Happily, this book contains a great collection of essays exploring both the mathematical underpinnings of Benford’s law and its applications, which are heavily centered around fraud detection in accounting, finance, economics, politics, and scientific research. The book is edited by Steven J. Miller and contains contributions from a number of experts from a variety of disciplines. Strangely for an edited collection of articles, I could not find a list of contributors anywhere; the authors of each chapter are listed only at the beginning of that chapter and not mentioned in the table of contents next to the chapter titles. This does the contributors a disservice, and I hope that a list of their names will be added at least on the book’s home page on the publisher’s and editor’s websites, and that this oversight will be corrected in a future printing.

Roughly the first half of the book covers the mathematical theory behind Benford’s law. The essential theoretical reason for the appearance of Benford’s law in connection with many phenomena is fairly simple (in a nutshell: scale invariance), but a fairly large literature has developed with the goal of formulating precise conditions for various situations leading to Benford-distributed behavior, and studying additional theoretical aspects such as explicit rate of convergence estimates. This theoretical framework is discussed in chapters 1–6. This part of the book at times delves into theoretical minutiae that will appeal only to a fairly small audience, but much of it will be of interest to a general audience of probabilists and statisticians.
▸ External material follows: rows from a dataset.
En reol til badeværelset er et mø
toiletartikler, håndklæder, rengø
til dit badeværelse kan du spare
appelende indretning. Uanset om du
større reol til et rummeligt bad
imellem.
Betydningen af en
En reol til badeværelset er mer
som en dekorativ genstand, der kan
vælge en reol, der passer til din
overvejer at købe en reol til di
The part of the book that I found most enjoyable was its second half, in which applications are discussed. I have long known that Benford’s law was used in detection of tax and financial fraud, but it was entertaining to read the practical details behind this idea, including discussions of real-life case studies. These applications are a lot more diverse than I had realized, pertaining not just to the area of accounting but also to detection of election fraud, forged data in scientific research, and the manipulation by certain countries of the macroeconomic and fisheries data they report to international governance and monitoring bodies. The detection methodologies also involve some interesting non-mathematical ideas, often from the realm of psychology, and I picked up fascinating tidbits of information, such as that embezzlers who steal money from their employers often begin by stealing small amounts and over the years work their way up towards more substantial sums; this provides a useful pattern of behavior that can be used by auditors and criminal investigators. I will be sure to keep this in mind!

To summarize, this book will serve as an excellent reference for mathematicians with an interest in probability and applied mathematics, statisticians, and accountants. I also recommend it warmly to fraudsters, embezzlers, dishonest scientists, corrupt politicians, dictators, and government officials of countries involved in manipulation of macroeconomic data.

Dan Romik is a professor of mathematics at the University of California, Davis. His book The Surprising Mathematics of Longest Increasing Subsequences was published in 2015 by Cambridge University Press.